Berlins Bürgermeister Michael Müller ist noch keine Woche im Amt, da wird bereits aus dem Vollem geschöpft und das Steuergeld ehrlich arbeitender Bürger verprasst. Weil sich Müller beharrlich weigert den Audi A8 seines Vorgängers Wowereit zu nutzen, bestand die erste Amtshandlung darin, eine Großbestellung bei Mercedes abzugeben.

Während es einfachen Leuten in der BRD immer schlechter geht und Obdachlose in Berlin für eine Übernachtung in einer entsprechenden Einrichtung kräftig zur Kasse gebeten werden, wird nicht nur viel Geld für zugereiste Potentiale locker gemacht. Auch Politiker und vermeintliche Volksvertreter wirtschaften mit maximalem Engagement in die eigene Tasche und geben mit Freude Steuergelder aus.

Berlins Senatschef Michael Müller zeigte jüngst eindrucksvoll, wie man Steuergeld verschwendet. Der SPD-Politiker, der sich seit dem 11. Dezember 2014 Regierender Bürgermeister von Berlin schimpfen darf, wollte schließlich standesgemäß durch die Hauptstadt chauffiert werden. Der Audi A8, den bereits sein Parteikollege und Vorgänger Klaus Wowereit nutze, war für Müller nicht mehr angemessen. Er orderte stattdessen einen Mercedes Benz.

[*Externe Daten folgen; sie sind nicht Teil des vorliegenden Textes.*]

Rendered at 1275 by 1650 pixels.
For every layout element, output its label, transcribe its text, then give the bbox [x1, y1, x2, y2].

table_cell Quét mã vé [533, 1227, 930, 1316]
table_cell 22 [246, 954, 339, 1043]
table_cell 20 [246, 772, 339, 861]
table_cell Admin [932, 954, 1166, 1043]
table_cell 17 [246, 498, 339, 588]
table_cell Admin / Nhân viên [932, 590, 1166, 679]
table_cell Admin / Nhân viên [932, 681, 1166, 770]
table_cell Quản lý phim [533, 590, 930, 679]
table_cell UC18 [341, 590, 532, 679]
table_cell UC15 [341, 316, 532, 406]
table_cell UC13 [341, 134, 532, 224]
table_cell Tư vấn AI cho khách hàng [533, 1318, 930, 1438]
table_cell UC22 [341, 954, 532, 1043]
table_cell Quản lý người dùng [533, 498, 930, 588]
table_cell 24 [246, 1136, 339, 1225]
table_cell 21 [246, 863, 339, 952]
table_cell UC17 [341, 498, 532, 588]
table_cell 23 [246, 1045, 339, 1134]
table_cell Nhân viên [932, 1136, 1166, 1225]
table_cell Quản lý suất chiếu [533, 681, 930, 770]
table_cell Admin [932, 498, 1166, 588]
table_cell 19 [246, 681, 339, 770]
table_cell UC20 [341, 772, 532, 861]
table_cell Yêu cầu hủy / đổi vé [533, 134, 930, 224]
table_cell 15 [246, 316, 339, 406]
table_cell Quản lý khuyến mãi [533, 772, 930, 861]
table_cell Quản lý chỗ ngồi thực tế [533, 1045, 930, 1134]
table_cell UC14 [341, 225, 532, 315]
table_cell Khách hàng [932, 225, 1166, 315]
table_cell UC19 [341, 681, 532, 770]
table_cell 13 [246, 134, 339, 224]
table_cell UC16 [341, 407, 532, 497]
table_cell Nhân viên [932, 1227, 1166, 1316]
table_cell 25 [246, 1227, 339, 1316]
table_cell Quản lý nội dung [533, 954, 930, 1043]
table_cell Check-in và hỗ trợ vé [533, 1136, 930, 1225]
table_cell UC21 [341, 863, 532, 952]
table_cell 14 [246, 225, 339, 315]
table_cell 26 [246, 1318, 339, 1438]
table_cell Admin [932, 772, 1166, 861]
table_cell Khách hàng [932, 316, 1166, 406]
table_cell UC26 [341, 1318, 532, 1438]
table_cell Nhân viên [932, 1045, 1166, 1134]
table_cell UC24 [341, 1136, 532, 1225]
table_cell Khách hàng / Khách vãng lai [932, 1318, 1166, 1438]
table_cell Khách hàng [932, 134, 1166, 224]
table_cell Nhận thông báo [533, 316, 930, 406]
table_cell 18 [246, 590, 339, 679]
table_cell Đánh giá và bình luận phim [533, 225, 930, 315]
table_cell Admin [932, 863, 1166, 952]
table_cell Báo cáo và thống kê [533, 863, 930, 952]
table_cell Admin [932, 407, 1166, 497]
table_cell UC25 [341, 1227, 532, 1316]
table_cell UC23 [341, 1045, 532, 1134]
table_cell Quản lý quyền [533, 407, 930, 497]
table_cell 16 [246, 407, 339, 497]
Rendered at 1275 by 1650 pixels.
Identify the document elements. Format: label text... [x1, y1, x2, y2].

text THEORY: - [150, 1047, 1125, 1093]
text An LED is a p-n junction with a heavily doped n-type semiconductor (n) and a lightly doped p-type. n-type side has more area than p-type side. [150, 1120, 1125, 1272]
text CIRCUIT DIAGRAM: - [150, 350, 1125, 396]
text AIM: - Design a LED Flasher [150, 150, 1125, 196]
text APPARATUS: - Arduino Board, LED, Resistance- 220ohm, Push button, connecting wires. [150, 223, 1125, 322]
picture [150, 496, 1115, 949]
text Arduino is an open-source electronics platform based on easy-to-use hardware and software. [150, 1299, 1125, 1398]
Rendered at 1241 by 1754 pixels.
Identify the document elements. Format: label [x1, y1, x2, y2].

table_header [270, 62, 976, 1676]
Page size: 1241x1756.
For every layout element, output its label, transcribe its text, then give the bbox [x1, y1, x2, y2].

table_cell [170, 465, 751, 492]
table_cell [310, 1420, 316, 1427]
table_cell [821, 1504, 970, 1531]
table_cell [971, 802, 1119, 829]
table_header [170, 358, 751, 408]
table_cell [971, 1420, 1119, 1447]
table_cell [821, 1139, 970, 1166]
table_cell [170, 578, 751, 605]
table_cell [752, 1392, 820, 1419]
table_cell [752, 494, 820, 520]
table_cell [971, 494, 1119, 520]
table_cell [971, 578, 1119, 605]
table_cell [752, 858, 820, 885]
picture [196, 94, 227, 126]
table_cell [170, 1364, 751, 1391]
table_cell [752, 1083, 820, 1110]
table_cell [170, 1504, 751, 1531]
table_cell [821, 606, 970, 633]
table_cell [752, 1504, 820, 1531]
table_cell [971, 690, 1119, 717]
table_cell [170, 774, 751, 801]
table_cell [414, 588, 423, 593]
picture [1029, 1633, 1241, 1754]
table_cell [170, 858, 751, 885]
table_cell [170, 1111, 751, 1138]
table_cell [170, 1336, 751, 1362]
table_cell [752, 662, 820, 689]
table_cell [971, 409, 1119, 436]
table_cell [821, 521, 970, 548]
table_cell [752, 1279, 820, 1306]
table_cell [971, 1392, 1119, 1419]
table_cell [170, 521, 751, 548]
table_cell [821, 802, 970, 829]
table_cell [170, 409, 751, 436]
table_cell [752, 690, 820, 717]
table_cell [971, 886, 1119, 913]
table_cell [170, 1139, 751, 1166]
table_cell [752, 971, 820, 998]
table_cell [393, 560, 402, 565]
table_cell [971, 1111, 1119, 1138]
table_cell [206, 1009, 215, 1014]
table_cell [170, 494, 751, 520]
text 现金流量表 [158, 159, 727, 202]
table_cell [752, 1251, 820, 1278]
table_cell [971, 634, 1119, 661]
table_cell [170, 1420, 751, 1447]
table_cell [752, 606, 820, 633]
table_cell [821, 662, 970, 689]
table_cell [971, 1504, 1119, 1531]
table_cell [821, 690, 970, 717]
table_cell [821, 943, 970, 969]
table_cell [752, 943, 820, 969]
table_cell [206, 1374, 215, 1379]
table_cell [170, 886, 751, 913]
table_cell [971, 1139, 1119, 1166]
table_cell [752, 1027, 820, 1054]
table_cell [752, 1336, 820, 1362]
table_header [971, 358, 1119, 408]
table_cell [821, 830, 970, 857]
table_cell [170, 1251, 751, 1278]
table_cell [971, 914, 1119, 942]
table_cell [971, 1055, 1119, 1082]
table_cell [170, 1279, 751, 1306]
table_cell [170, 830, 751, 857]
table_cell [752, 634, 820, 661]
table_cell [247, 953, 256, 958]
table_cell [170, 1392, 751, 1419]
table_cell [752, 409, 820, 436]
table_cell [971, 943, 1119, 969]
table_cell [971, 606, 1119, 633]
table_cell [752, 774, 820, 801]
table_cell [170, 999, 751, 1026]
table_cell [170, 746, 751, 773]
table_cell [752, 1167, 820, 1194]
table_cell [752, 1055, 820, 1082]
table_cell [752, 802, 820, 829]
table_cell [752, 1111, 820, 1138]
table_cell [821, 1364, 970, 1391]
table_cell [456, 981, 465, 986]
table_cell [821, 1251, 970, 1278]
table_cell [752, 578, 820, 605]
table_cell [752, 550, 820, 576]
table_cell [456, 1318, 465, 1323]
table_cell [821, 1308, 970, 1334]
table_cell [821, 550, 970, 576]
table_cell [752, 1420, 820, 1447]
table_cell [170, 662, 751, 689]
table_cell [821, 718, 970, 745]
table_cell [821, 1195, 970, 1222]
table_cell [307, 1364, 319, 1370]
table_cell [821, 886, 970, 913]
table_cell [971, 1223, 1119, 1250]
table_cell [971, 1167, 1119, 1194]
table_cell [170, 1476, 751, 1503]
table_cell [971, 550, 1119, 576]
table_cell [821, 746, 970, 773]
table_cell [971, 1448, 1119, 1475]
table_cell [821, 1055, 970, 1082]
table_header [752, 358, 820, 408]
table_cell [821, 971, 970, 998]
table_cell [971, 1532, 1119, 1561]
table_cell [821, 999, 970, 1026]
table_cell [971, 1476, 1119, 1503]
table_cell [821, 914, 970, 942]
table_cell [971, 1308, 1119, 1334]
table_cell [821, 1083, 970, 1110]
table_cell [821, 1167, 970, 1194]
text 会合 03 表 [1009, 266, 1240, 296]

Nach nunmehr 9 Monaten Bauzeit ist die Sonderanfertigung noch vor Weihnachten bereit zur Auslieferung. Obwohl Wowereit bereits Prügel einstecken musste (in diesem Fall in Form von kritischen Worten), da sein Audi A8 mit ca. 11 Litern Verbrauch nicht gerade ein Beitrag zum von den großen Systemparteien so oft geforderten Klimawandel ist, ist sich Müller nicht zu schade, mit seinem neuen Mercedes noch einen draufzusetzen. Fast 13 Liter soll die Sonderanfertigung laut Herstellerangabe schlucken, da wird selbst Wowereit staunen.

Müllers neuer Mercedes S 600 Guard kostet mindestens 325.000 €, wie die BILD berichtete. Die Senatsverwaltung äußerte sich dazu nicht. Die Chancen, dass der Preis höher ist, stehen also gut. Der SPD-Politiker scheint sehr große Angst zu haben, denn der neue Wagen ist gepanzert und mit splittersicheren Fenstern ausgestattet. Die Sicherheitsvorkehrungen schlagen im Gewicht deutlich zu Buche, insgesamt wiegt das Fahrzeug 4 Tonnen. Da dieses Gewicht nicht so einfach bewegt werden kann, muss ein 12-Zylinder mit 530 PS Abhilfe schaffen. Außerdem wurden deutlich stärkere Bremsen verbaut, damit der Bremsweg geringer wird. Der neue Dienstwagen in Berlin ist von einem konventionellen Chauffeur nicht fahrbar, da er aufgrund der ganzen Anpassungen ein sehr eigenes Fahrverhalten hat. Da kann nur ein speziell ausgebildeter Fahrer Abhilfe schaffen. Dieser bezieht natürlich auch ein stattliches Gehalt – der Steuerzahler kommt ja dafür auf.

Berlins Senatschef Müller ist mit seinem neuen Mercedes S 600 Guard in einem der sichersten Fahrzeuge in der Hauptstadt unterwegs. „Denn das Fahrzeug erfüllt die Voraussetzungen der Schutzklasse VR9. Konkret heißt das, dass das Fahrzeug einem Beschuss aus einem Nato-Sturmgewehr mit Stahlhartkern-Munition standhalten müsste“, erfährt man aus der Berliner Morgenpost. Selbst der gleichzeitigen Sprengung von 2 Handgranaten hielte der gepanzerte Wagen stand, lässt der Hersteller mitteilen. Wozu braucht jemand, der Politik für die Menschen macht, ein solches Fahrzeug? Hat Müller etwa Angst um sein Leben? Da könnten wir ihm einen einfachen Tipp geben: Mach wirklich Politik für das Volk und schon mögen dich die Menschen, lieber Michael!